Excerpted text.
-.-.-

Sunday, August 10, 2014
Book Clubs
What’s almost as good as reading books? Why, talking about books! This came to mind when I read an article in the San Francisco Chronicle (7/24/14, p. E1) about a book club of gay men in San Francisco. The club is composed of men from 29 to 75, of a range of professions; the common thread is that they all, in various ways, have worked for gay causes, whether as activists, health care professionals, educators, writers, artists, or fundraisers (among other roles). Some of them have been friends and colleagues for decades; the book group itself started 12 years ago. They read a variety of books: fiction, biographies, memoirs, books on historical or political topics, and more. They meet over dinners at members’ houses, thus combining the joys of reading, talking, dining, and enjoying compatible company. Reading about this group reminded me of the importance and pleasure of gatherings of groups, groups with histories, to talk about books and ideas, sharing experiences and ideas. I believe in the power of book groups in general, but such groups are even more powerful communities if they also represent common identities and interests. (Of course there is always, and should be, room for different opinions.) I have written here about the power and joys of book groups, and about the groups I have been part of. In fact, one of my very first posts on this blog (1/26/10) was about a reading group I have been part of for three and a half decades. Book clubs, reading groups, or variations of these exist in many forms, but in all cases, they provide wonderful opportunities to talk about books and ideas, and to form or reinforce communities and connections.

-.-.-

Challenge 1. According to the book club post, how long ago did the San Francisco book group of gay men begin meeting?

Input rows.
-.-.-

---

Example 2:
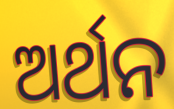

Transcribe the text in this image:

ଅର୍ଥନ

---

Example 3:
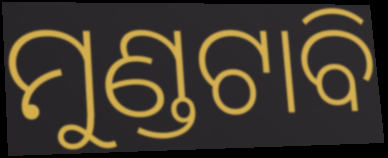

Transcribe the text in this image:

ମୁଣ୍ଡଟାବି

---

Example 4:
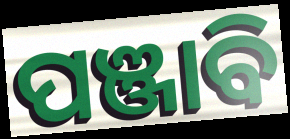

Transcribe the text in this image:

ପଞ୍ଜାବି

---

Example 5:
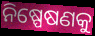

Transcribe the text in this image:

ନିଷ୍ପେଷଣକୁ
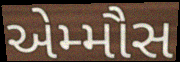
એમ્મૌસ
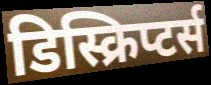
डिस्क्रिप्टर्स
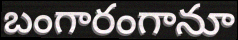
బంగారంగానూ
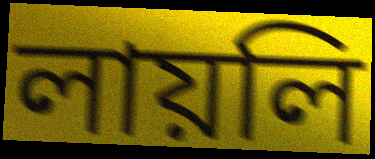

-.-.-

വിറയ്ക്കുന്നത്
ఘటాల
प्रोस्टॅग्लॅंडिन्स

-.-.-

Challenge 2. Give the number of lines in the entries that contain the string "Example", matching case exactly. Reply with the number only.

Complete response 1. 12 years ago

Complete response 2. 4